Study design and statistical concerns

We would refute the statement by Olivier and Prasad that “ctDNA was not considered a high-risk feature before the study was run,” rather this was the justification for the DYNAMIC study, specifically the unprecedented RFS hazard ratio of 28 seen in a multivariate analysis of an initial observational cohort of stage II patients [7].

Olivier and Prasad highlight some of the challenges associated with designing non-inferiority studies, including defining non-inferiority margins, which will inform the statistical plan and sample size calculations. However, contrary to what they suggested, the justification for the non-inferiority margin was included in the DYNAMIC study manuscript [4]. Also, while a very small non-inferiority margin is desirable, this may be impractical. Larger non-inferiority margins may not preclude a practice-changing result. For example, the IDEA meta-analysis [8] failed to demonstrate non-inferiority of 3 versus 6 months of adjuvant chemotherapy, despite enrolling 12,834 patients.
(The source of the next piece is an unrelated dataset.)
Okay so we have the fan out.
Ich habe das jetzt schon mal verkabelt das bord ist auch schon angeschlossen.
However, the IDEA study now informs all major practice guidelines [9], as the absolute difference in 3-year DFS was not clinically significant at less than 1%. It is worth noting also that the DYNAMIC study was positive not due to the size of the non-inferiority margin, as the RFS of ctDNA-informed patients was numerically higher than control patients. So the study would still have been positive even if a much tighter margin had been used.
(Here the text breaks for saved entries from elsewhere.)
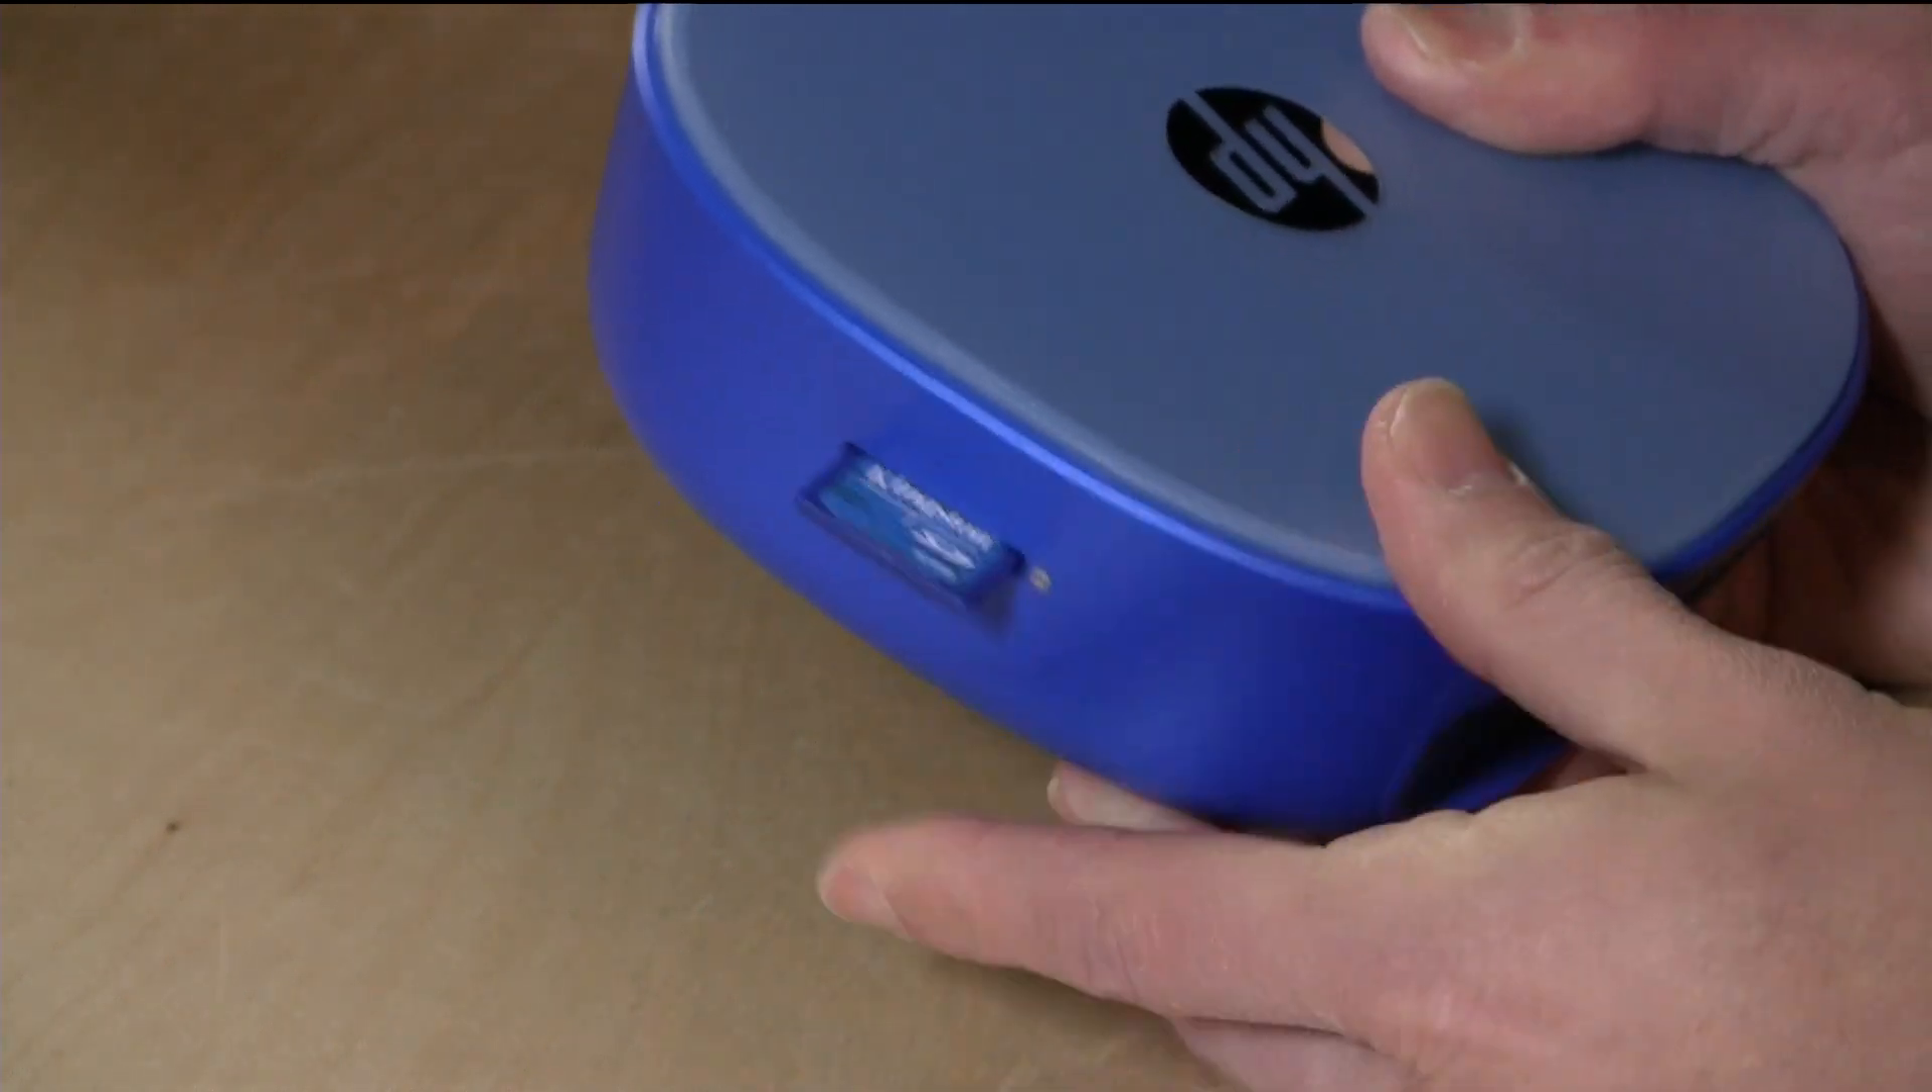So the card does stick out a little bit.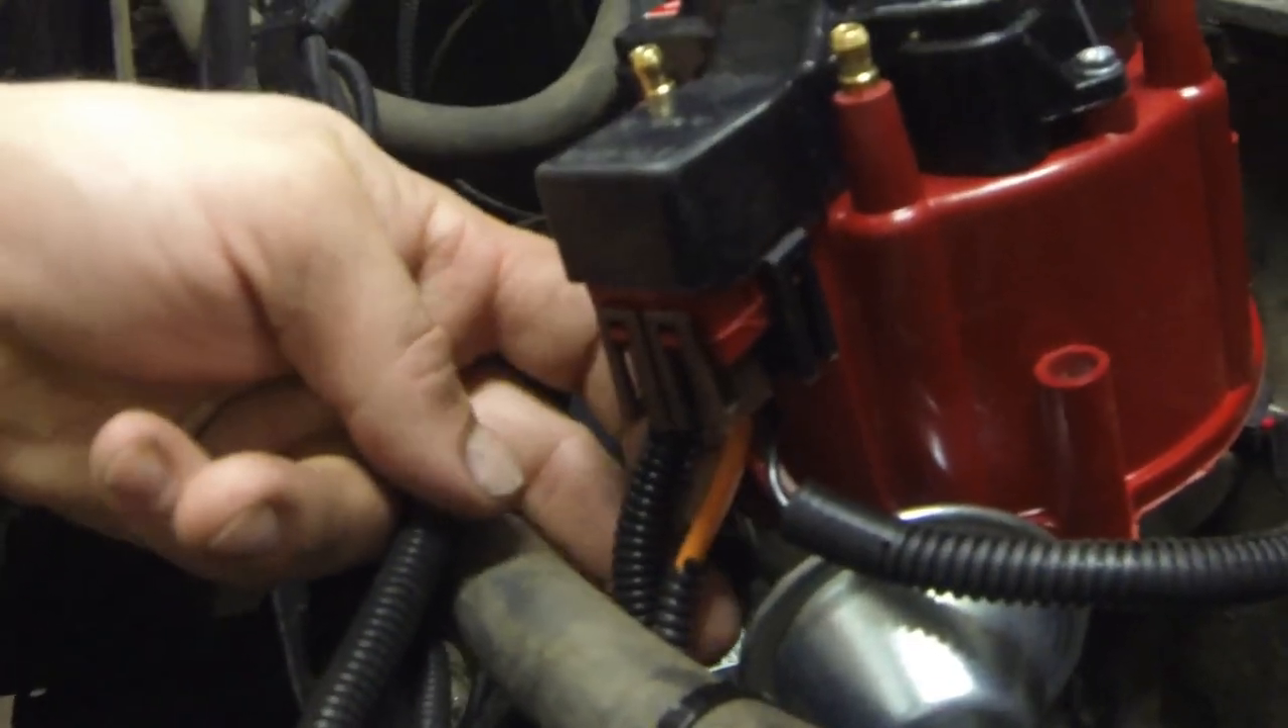Okay we've got the distributor in.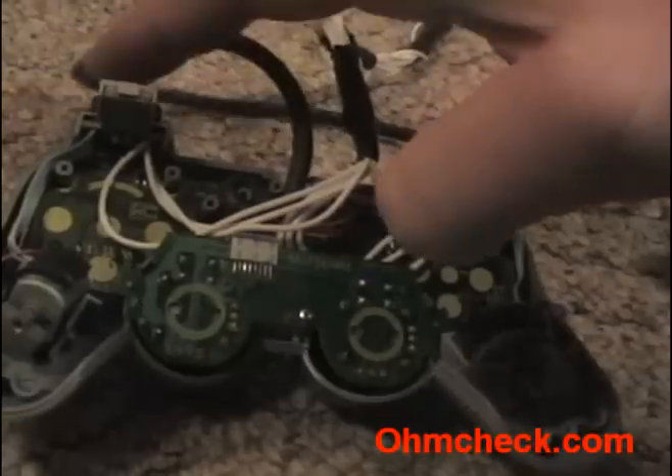We've got the controller opened up.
A response to the “Possible solutions” as suggested by Olivier and Prasad

We have concerns with their several suggested alternative study designs. First, they suggest any de-escalation strategy should be investigated as a combination of de-escalation and conventional care. Such a “de-escalation strategy” would necessarily result in more patients being treated in the intervention arm (i.e. would then be an escalation strategy), by adding any otherwise untreated biomarker (e.g. ctDNA) positive patients to the current pool of over-treated patients. Also, such a study design would need to be powered for superiority, an unrealistic goal in stage II colon cancer where no survival benefit from chemotherapy has been demonstrated when all patients are treated with chemotherapy. Another suggestion is that to “tackle the issue raised by non-inferiority margins”, “test based decision strategies should be superiority instead”. Again, this precludes any study trying to address current overtreatment.
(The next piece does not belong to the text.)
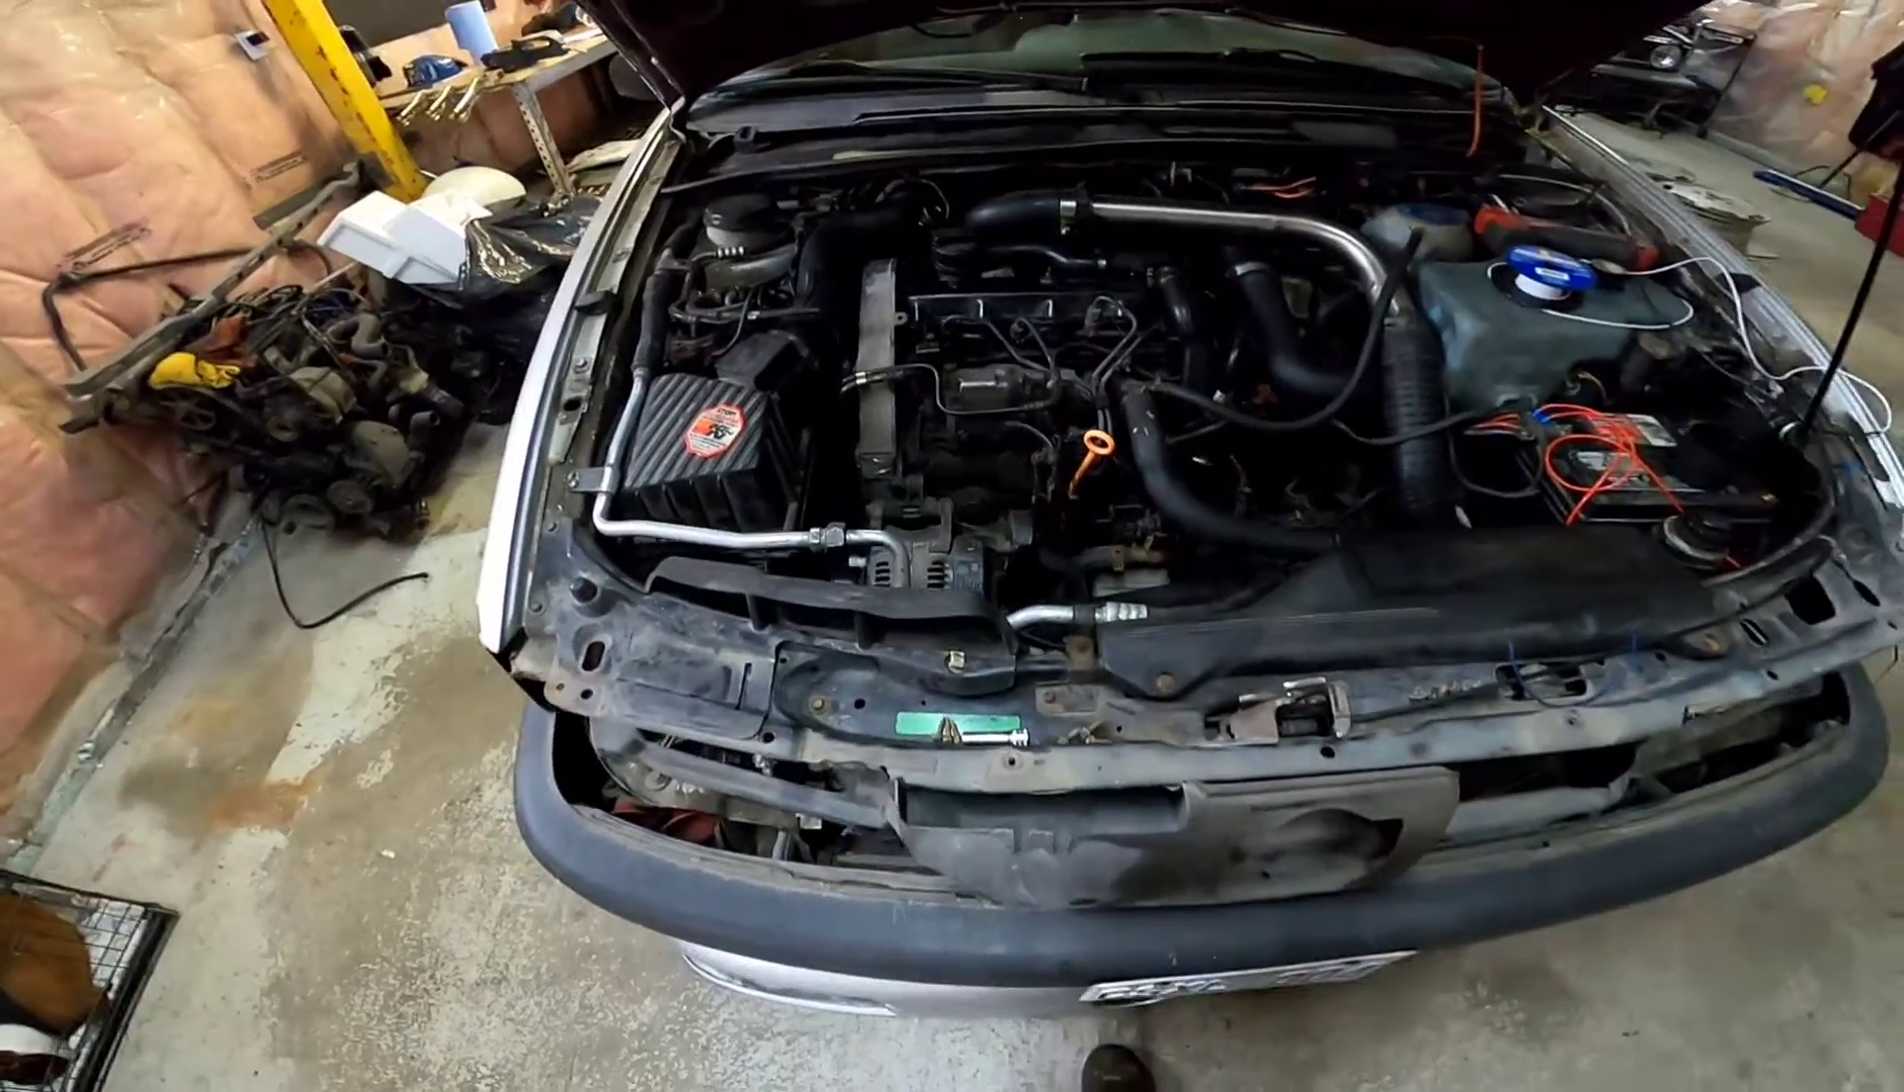As you can see the headlights are currently missing.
Next, they suggest we should “limit de-escalation to settings where the current practice benefits have a widespread agreement”, which would necessarily preclude any clinical scenarios where there is marginal treatment benefit and where therefore patients are at the greatest risk of overtreatment, such as stage II colon cancer. Later they suggest such a superiority study “in stage III colon cancer, among those not receiving chemotherapy based on current management”. This is a perplexing suggestion, given that chemotherapy is standard of care (i.e. there is widespread agreement), where the only patients not currently treated are those considered not fit for treatment. So, the proposed study population as such does not exist?

Conclusions

The National Academy of Medicine defined clinical utility of a cancer biomarker as “evidence that the strategy is either superior to standard of care or that is equivalent to standard of care with some other advantage”. This standard has been met by ctDNA in the DYNAMIC study, with many more ctDNA-informed trials underway, which will further refine our understanding of this promising biomarker. No clinical trial design is perfect, and any research effort can be criticised, but ultimately we need to conduct the randomised clinical trials that move us closer to the holy grail of personalised healthcare, including reducing treatment of patients very unlikely to benefit and ensuring the patients most likely to benefit do receive therapy.